Scientific classification
- Kingdom: Animalia
- Phylum: Chordata
- Class: Aves
- Order: Passeriformes
- Family: Hirundinidae
- Genus: Riparia
- Species: R. riparia
- Binomial name: Riparia riparia (Linnaeus, 1758)
- Subspecies: Four; see text
- Synonyms: Hirundo riparia Linnaeus, 1758; Cotile riparia (Linnaeus);

= Sand martin =

- Genus: Riparia
- Species: riparia
- Authority: (Linnaeus, 1758)
- Conservation status: LC
- Synonyms: Hirundo riparia Linnaeus, 1758, Cotile riparia (Linnaeus)

Species of bird

The sand martin (Riparia riparia), also known as the collared sand martin or common sand martin, and in the Americas as the bank swallow, is a migratory passerine bird in the swallow family Hirundinidae. It has a wide range in summer, embracing practically the whole Holarctic area, from Europe, across Asia to the Pacific Ocean, and throughout North America. It winters in eastern and southern Africa, southern Asia, and South America.

==Taxonomy==
This species was first described by Carl Linnaeus in his 1758 10th edition of Systema Naturae, and originally named Hirundo riparia; the description consisted of the simple "H[irundo] cinerea, gula abdomineque albis" ("an ash-grey swallow, with white throat and belly") and the type locality was simply given as "Europa", subsequently refined to refer to Linnaeus's homeland of Sweden. The specific name means "of the riverbank"; it is derived from the Latin ripa "riverbank".

There are three or four weakly defined subspecies:
- R. r. riparia (syn. R. r. dolgushini, R. r. innominata, R. r. kolymensis). Breeds Europe, western Asia, North America; winters Africa, South America.
- R. r. taczanowskii. Doubtfully distinct from R. r. ijimae and often included in it. Breeds eastern mainland Asia; winters southern Asia.
- R. r. ijimae. Breeds Sakhalin, Kuril Islands, and Japan; winters southeast Asia.
- R. r. shelleyi (syn. R. r. eilata). Slightly smaller and paler than R. r. riparia. Breeds Egypt, on passage in southern Israel; wintering area not reported, presumably Africa.
§ §
- **EXERCISE INSTRUCTIONS**:
• 1. Please list every subspecies named in the sand martin article, giving each one's name.
• 2. Answer these from the sand martin article:
(a) Who first described the species, and in what year?
(b) In which regions does the species winter?
(c) Where does R. r. ijimae breed?
• 3. Extend the sand martin article past its last line.

- **EXTRACTED MATERIAL**:
§ §
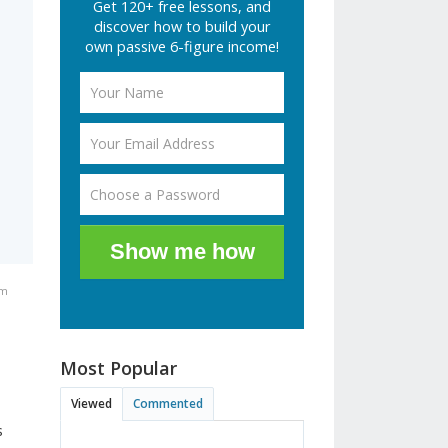
Get 120+ free lessons, and
discover how to build your
own passive 6-figure income!
Show me how
pm
Most Popular
Viewed
Commented
s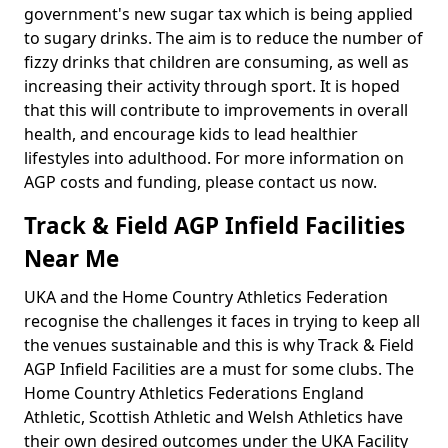
government's new sugar tax which is being applied
to sugary drinks. The aim is to reduce the number of
fizzy drinks that children are consuming, as well as
increasing their activity through sport. It is hoped
that this will contribute to improvements in overall
health, and encourage kids to lead healthier
lifestyles into adulthood. For more information on
AGP costs and funding, please contact us now.
Track & Field AGP Infield Facilities
Near Me
UKA and the Home Country Athletics Federation
recognise the challenges it faces in trying to keep all
the venues sustainable and this is why Track & Field
AGP Infield Facilities are a must for some clubs. The
Home Country Athletics Federations England
Athletic, Scottish Athletic and Welsh Athletics have
their own desired outcomes under the UKA Facility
§ §
- **ANSWERS TO THE EXERCISE**:
• 1. R. r. riparia, R. r. taczanowskii, R. r. ijimae, R. r. shelleyi

• 2.
(a) Carl Linnaeus, in 1758
(b) Eastern and southern Africa, southern Asia, and South America
(c) Sakhalin, the Kuril Islands, and Japan

• 3.
The pale martin (Riparia diluta) of northern India and southeastern China was formerly sometimes included as another subspecies of sand martin. It is smaller, and has paler grey-brown upperparts and a less distinct breast band. It winters in Pakistan, southern India and Sri Lanka.

==Description==
The sand martin is brown above, white below with a narrow brown band on the breast; the bill is black, the legs brown. The young have rufous tips to the coverts and margins to the secondaries.

Its brown back and breast band, white throat, small size and quick jerky flight separate it from similar swallows, such as the common house martin (Delichon urbicum), the American cliff swallow (Petrochelidon pyrrhonota) and the tree swallow (Tachycineta bicolor). The other species of Riparia are more similar; the sand martin generally only occurs them in the wintering range, though there is breeding range overlap with pale martin in central Asia, with both species sharing mixed colonies without interbreeding. The banded martin (Neophedina cincta) of sub-Saharan Africa is very similar in plumage pattern, but is markedly larger, nearly double the weight.

Measurements:
- Length: 12–13 cm
- Wingspan: 26.5–29 cm
- Weight: 11–16 g (to 19.5 g before migration)

The song is a continuous gravelly twittering when the birds are on the wing and becomes a conversational undertone after they have settled in the roost. The harsh alarm is heard when a passing falcon, crow or other suspected predator requires combined action to drive it away.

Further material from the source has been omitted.